* [TEKSTFRAGMENT]:
======

Onze eerste indrukken van het politiebureau waren niet bemoedigend. Het was primitief en haveloos, bepaald niet bevorderlijk voor efficiency en orde. We werden in een kleine, aparte wachtruimte gezet, die slechts door ramen en een op een kier staande, glazen deur was afgescheiden van de meldkamer, waar telefoontjes en faxen binnenkwamen. In de meldkamer zaten agenten in spijkerbroek en T-shirts te roken en ze waren verwikkeld in wat eerder klonk als luchtig gebabbel dan een serieuze discussie.

Ik weet net zo goed als ieder ander dat je mensen - en misschien ook plekken - niet moet beoordelen op hun uiterlijk, maar ik werd er ongelooflijk zenuwachtig van. Ik was ontsteld over hoe we die dag op het politiebureau werden behandeld. Agenten liepen langs ons heen alsof we lucht waren. Niemand vroeg ons wat we daar deden, of het wel goed met ons was, of we misschien wat wilden eten of drinken of naar het toilet moesten. Ons kind was gestolen en ik had het gevoel dat ik niet bestond. Sindsdien heb ik geprobeerd dat in een rationeel perspectief te zien misschien konden ze het zich gewoon niet voorstellen hoe je je als ouder in zulke omstandigheden voelt, of misschien spraken ze geen Engels en leek het ze maar beter ons eenvoudigweg te negeren. Hoe dan ook, het was een afschuwelijke, eenzame ervaring.

Die ochtend werden we ons op een bepaald moment bewust van het feit dat vrienden en familie op televisie verschenen en vertelden hoe bezorgd we waren dat de politie de avond tevoren niets had gedaan. Ik geloof dat ik Trisha en een goede vriendin uit Glasgow op de tv in het appartement zag opduiken. Gerry herinnert zich nog dat hij bekende gezichten op de tv in de meldkamer van de politie zag langskomen. We waren heel verbaasd dat mensen interviews gaven, maar begrepen het wel. Tenslotte hadden we de halve nacht met onze vrienden en kennissen aan de telefoon gehangen, terwijl ik huilde dat er niets werd gedaan en hun om hulp smeekte. En we waren blij met de snelle reactie. We waren alleen bezorgd dat de kritiek op de politie ons, of preciezer nog, Madeleine, geen goed zou doen.

======

* [HET MATERIAAL]:
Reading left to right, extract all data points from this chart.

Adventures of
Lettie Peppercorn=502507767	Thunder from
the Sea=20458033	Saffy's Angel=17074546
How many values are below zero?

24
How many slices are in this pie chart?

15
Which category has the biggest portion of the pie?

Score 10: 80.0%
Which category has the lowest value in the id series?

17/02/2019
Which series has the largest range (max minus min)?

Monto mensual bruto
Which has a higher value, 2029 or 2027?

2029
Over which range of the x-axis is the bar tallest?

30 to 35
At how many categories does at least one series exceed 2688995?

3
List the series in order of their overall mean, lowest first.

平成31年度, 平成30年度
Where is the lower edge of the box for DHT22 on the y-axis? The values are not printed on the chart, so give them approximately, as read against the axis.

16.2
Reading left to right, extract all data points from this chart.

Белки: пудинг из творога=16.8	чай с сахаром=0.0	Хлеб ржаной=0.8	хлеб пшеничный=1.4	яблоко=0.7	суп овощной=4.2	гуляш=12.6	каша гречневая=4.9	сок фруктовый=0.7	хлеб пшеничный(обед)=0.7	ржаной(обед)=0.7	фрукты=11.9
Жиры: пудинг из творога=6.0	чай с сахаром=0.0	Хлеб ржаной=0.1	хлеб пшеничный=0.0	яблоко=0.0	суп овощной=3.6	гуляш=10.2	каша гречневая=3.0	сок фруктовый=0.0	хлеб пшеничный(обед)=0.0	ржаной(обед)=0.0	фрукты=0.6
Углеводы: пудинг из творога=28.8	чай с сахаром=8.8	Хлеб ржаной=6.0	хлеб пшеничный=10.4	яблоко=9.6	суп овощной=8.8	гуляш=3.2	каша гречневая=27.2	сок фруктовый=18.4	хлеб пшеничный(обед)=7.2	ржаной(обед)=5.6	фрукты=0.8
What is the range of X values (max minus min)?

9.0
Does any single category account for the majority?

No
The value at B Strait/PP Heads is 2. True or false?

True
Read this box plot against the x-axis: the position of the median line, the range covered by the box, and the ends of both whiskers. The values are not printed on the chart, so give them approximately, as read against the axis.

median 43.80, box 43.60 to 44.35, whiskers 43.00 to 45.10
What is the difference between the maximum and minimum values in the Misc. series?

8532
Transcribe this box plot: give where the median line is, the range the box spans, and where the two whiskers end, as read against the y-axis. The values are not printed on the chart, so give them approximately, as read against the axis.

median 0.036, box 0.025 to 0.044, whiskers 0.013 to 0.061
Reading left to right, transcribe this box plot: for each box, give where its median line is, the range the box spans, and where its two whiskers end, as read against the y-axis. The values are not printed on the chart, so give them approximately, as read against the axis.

======

* [OPDRACHT A]:
Beantwoord alsjeblieft deze vragen over het fragment over het politiebureau:
(i) Wat droegen de agenten in de meldkamer?
(ii) Hoe liepen de agenten volgens de tekst langs de wachtenden heen?
(iii) Waar zag Gerry bekende gezichten op televisie langskomen?
* [OPDRACHT B]:
Zet het fragment over het politiebureau voort vanaf de laatste zin.

* [ANTWOORD A]:
(i) Een spijkerbroek en T-shirts.
(ii) Alsof ze lucht waren.
(iii) Op de tv in de meldkamer van de politie.

* [ANTWOORD B]:
We waren dankbaar voor de steun van de Britse consul in de Algarve, Bill Henderson, en de viceconsul, Angela Morado, die ons in het politiebureau kwamen opzoeken. Hoewel er maar weinig te zeggen viel om onze pijn te verlichten, waren ze allebei hartelijk en voelden erg met ons mee. Ik waardeerde vooral Angela’s geruststellende aanwezigheid. Ze was ongeveer even oud als ik, zelf moeder en, het belangrijkste, sterk. Ik kreeg het gevoel dat al die factoren ertoe bijdroegen dat ze een beetje kon begrijpen waar ik doorheen ging. Op een bepaald moment kwam de Britse ambassadeur, John Buck, uit Lissabon naar ons toe. Hij was vriendelijk en zichtbaar bezorgd.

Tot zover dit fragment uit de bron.